Cerebras Systems builds the world's largest AI chip, 56 times larger than GPUs. Our novel wafer-scale architecture provides the AI compute power of dozens of GPUs on a single chip, with the programming simplicity of a single device. This approach allows Cerebras to deliver industry-leading training and inference speeds and empowers machine learning users to effortlessly run large-scale ML applications, without the hassle of managing hundreds of GPUs or TPUs. The Cerebras AI cluster management software is a strategic software product initiative intended to deliver Cerebras’s high performance AI benefits to on-premises customers and sovereign/neo clouds.
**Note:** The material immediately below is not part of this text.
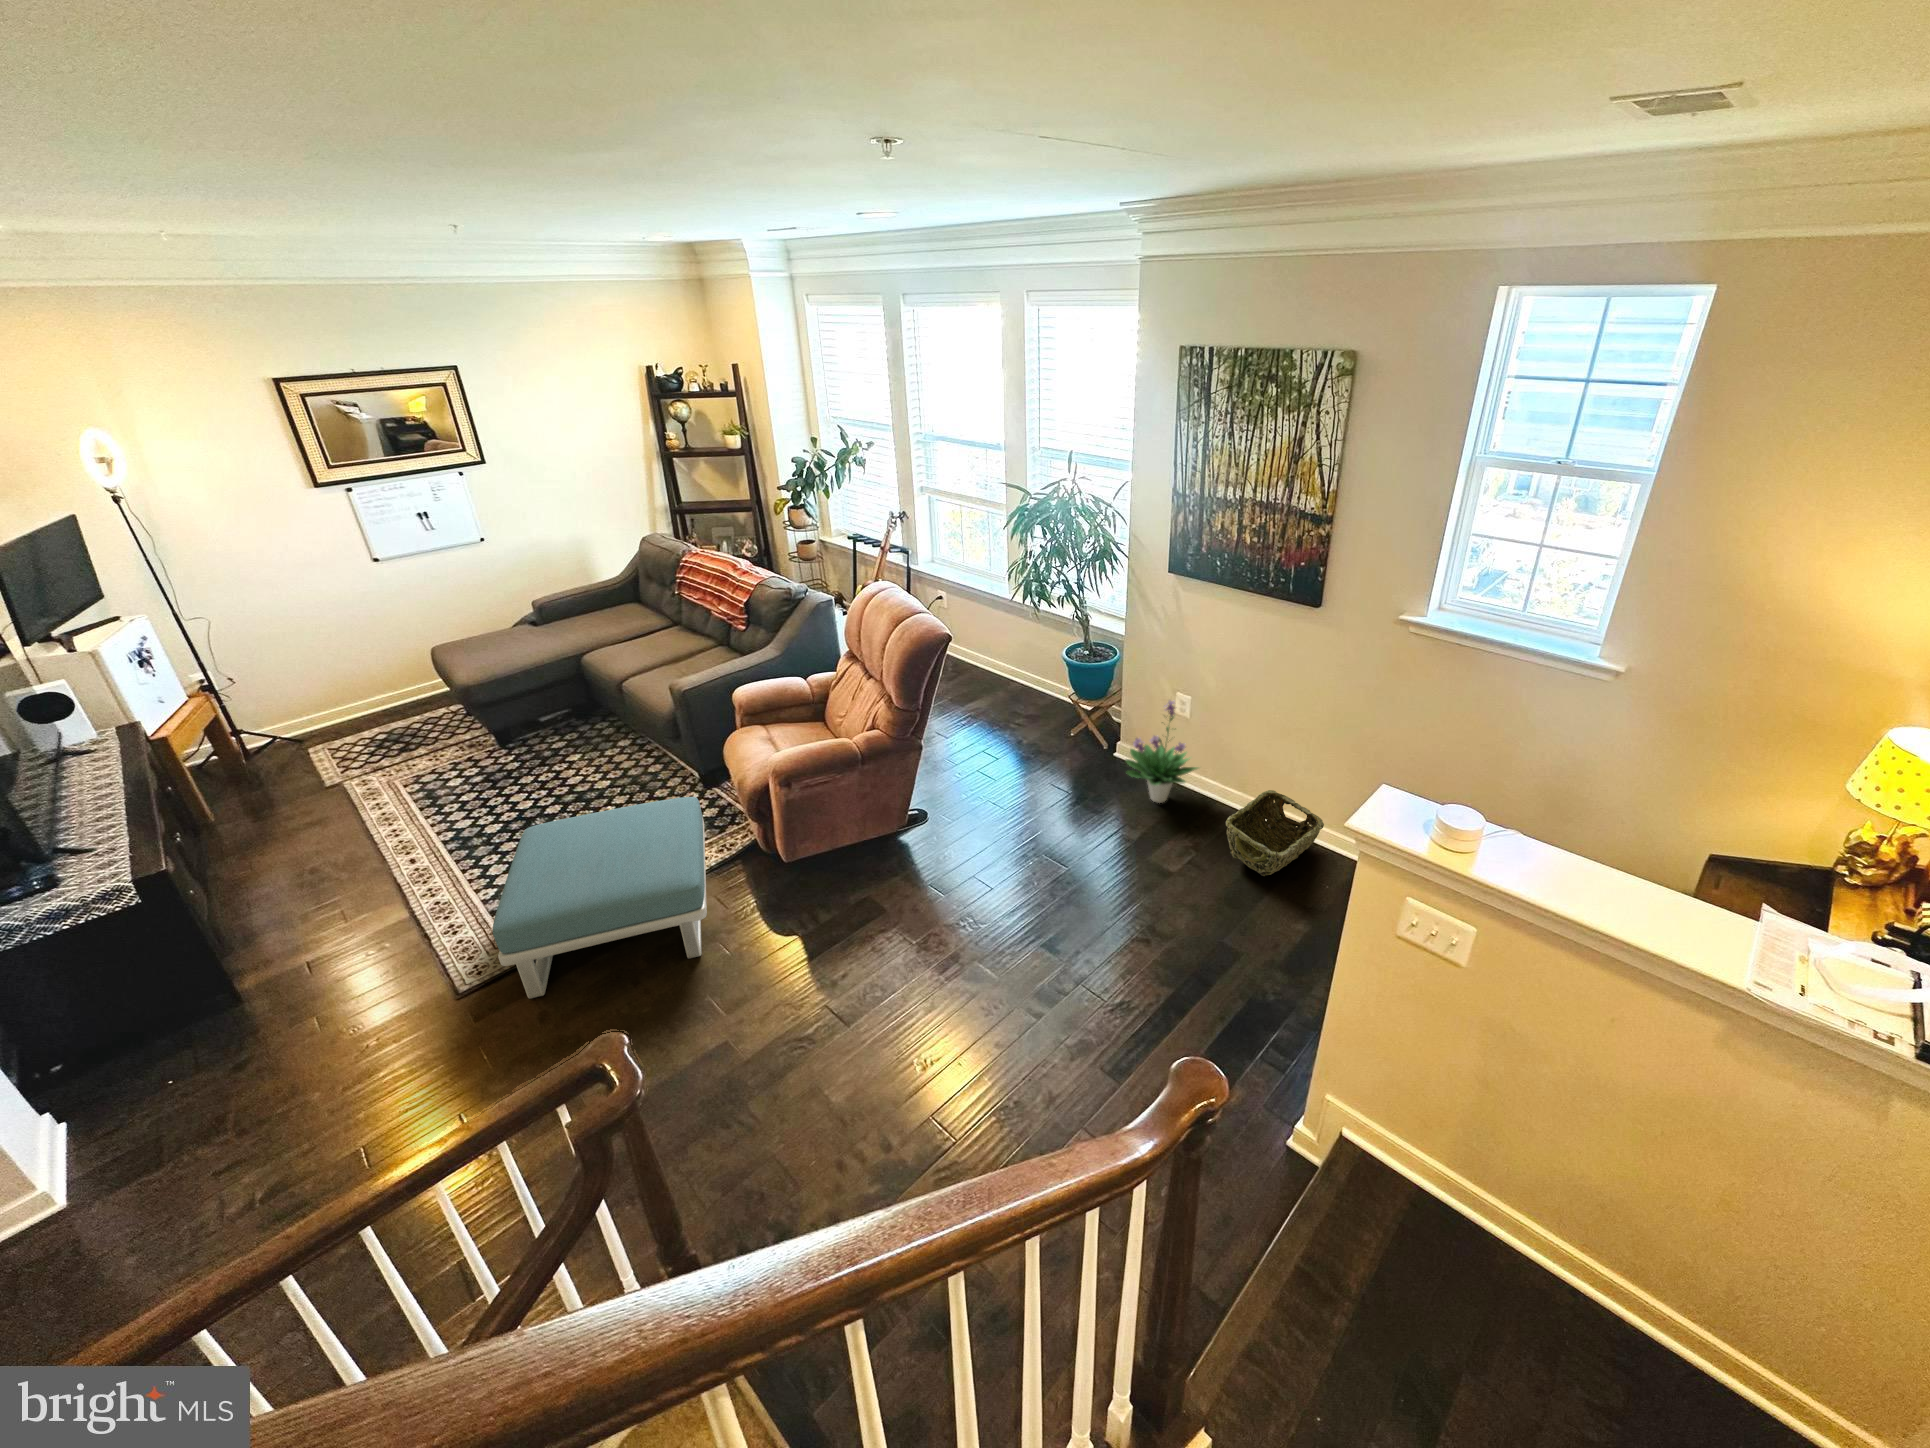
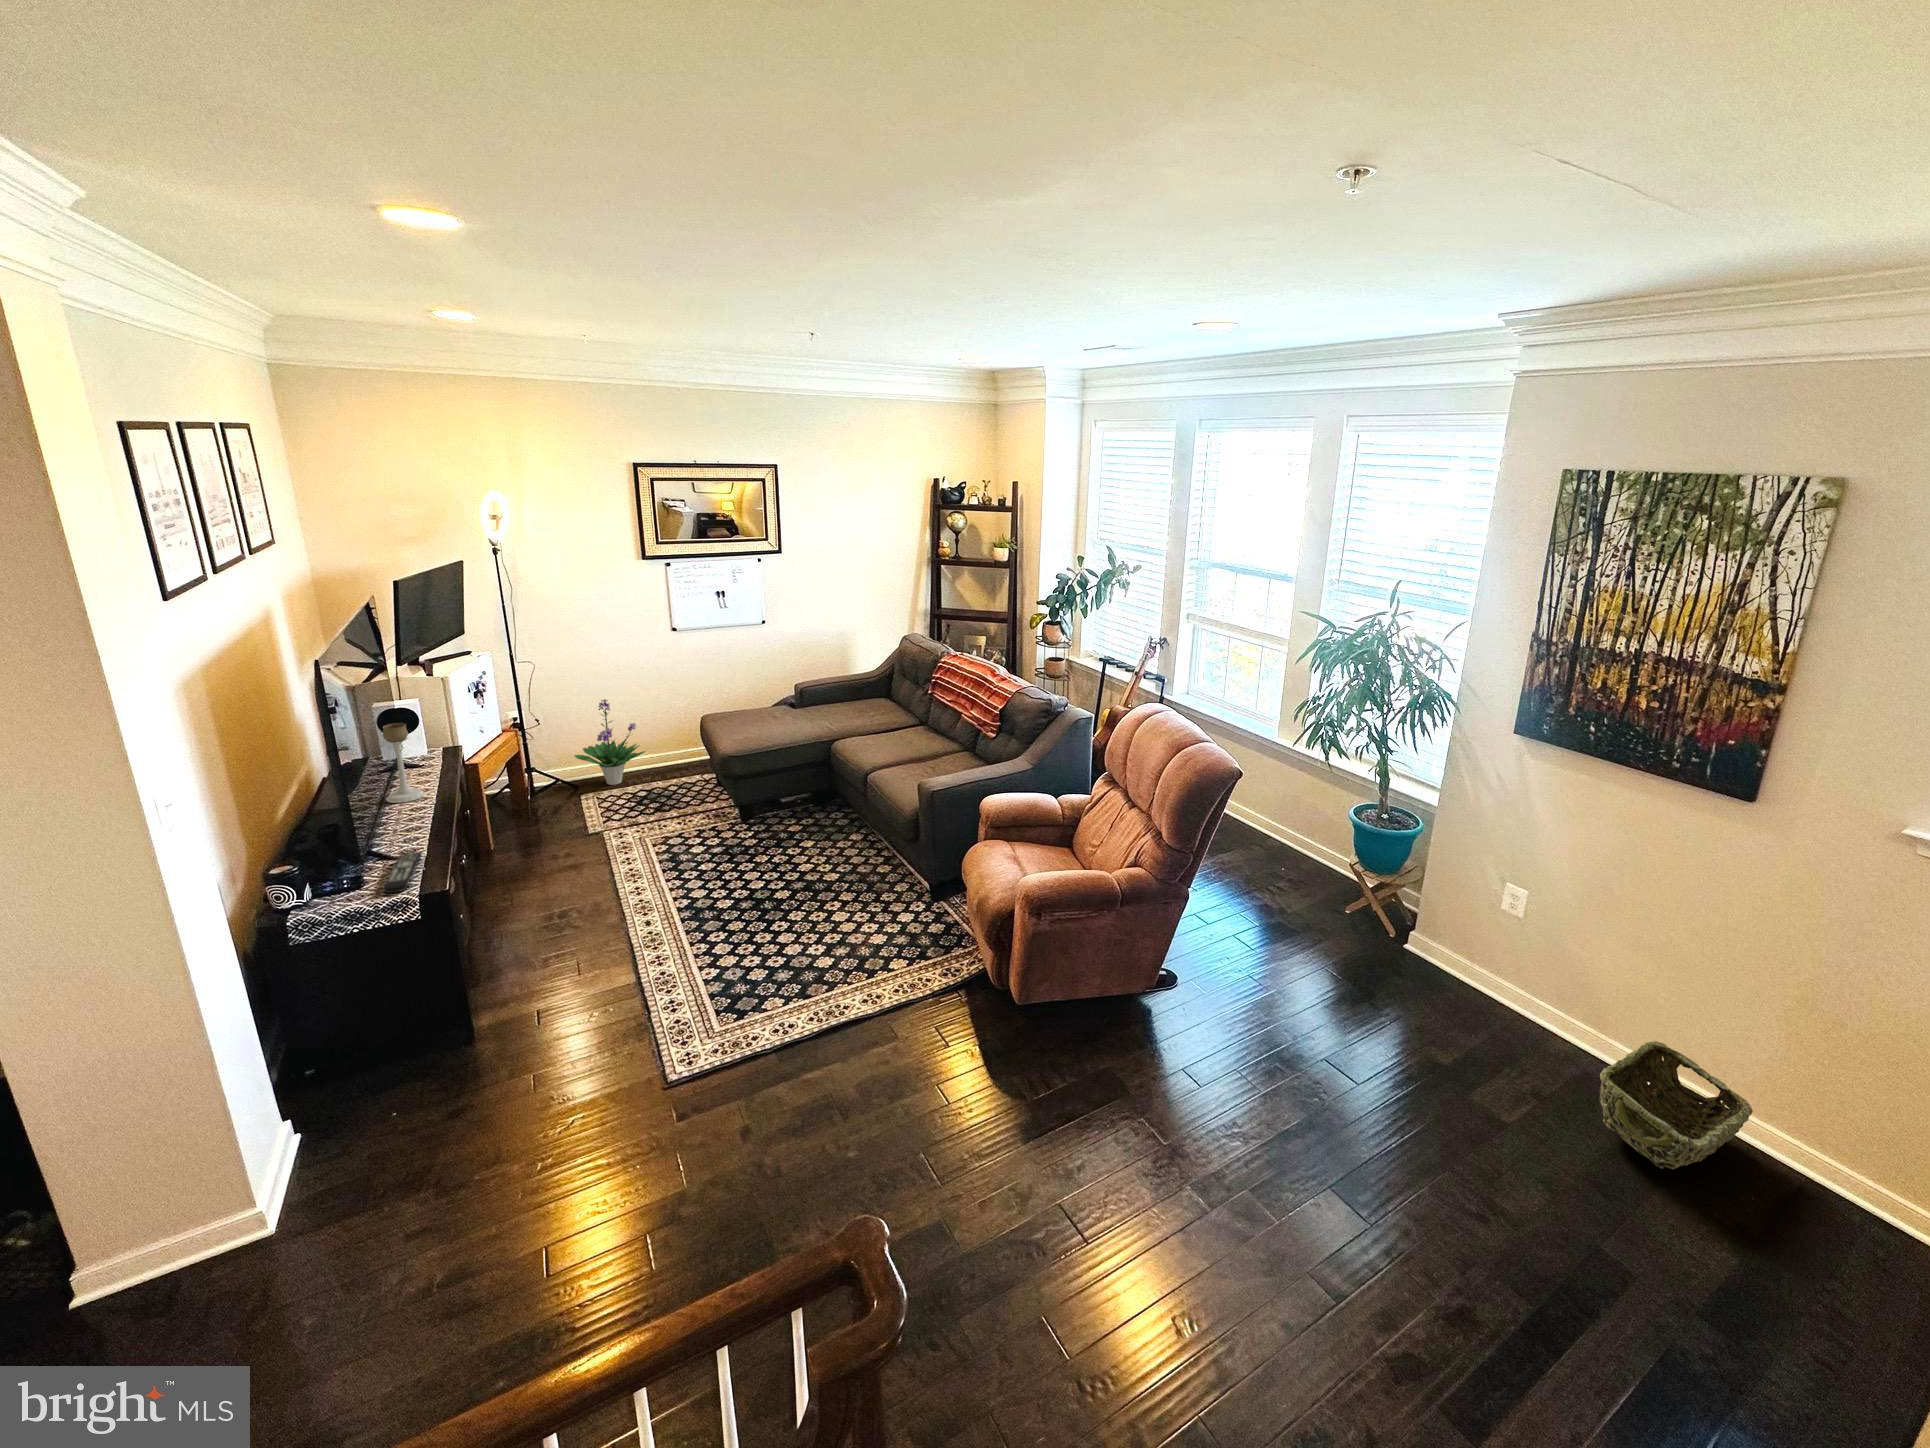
potted plant: present [1126,700,1198,803] -> present [575,699,645,785]
candle holder: none [20,712,103,797] -> present [383,723,425,803]
footstool: present [493,797,707,999] -> none [718,907,935,1108]
remote control: none [77,841,118,888] -> present [382,852,422,893]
Cerebras cluster management is intended to simplify deployment and maintenance for platform operators, making it easier to manage complex AI infrastructure at scale.
Requirements
- 5+ years of product management experience, preferably in infrastructure observability and security domains.
- Expert knowledge of security tools such as IAM, IDP, SIEM, Key management systems.
- Expert knowledge of observability solutions such as Prometheus, Grafana, log management systems, observability management systems.
- Familiarity with cluster orchestration tools and concepts (e.g., Kubernetes).
- Strong ability to think at the API and platform layers, designing solutions for operator workflows.
- Technical background (e.g., computer science, engineering) or the ability to engage deeply with engineering teams.
- Experience in enterprise software, cloud infrastructure, or AI/ML platforms.
Responsibilities
- Define and deliver a world-class cluster management experience with a focus on observability, management, monitoring and security.
- Collaborate with engineering to design reliable, scalable solutions and APIs tailored to cluster operator workflows.
- Develop a deep understanding of cluster operator needs through user and market research.
- Communicate product updates and roadmap progress clearly to internal and external stakeholders.
Other
- Excellent communication and collaboration skills, with the ability to work effectively across diverse teams.
- Proven ability to excel in a fast-paced, dynamic environment.
- Understanding of security and authentication principles in software systems.
- Familiarity with monitoring, telemetry, and fault tolerance in distributed systems.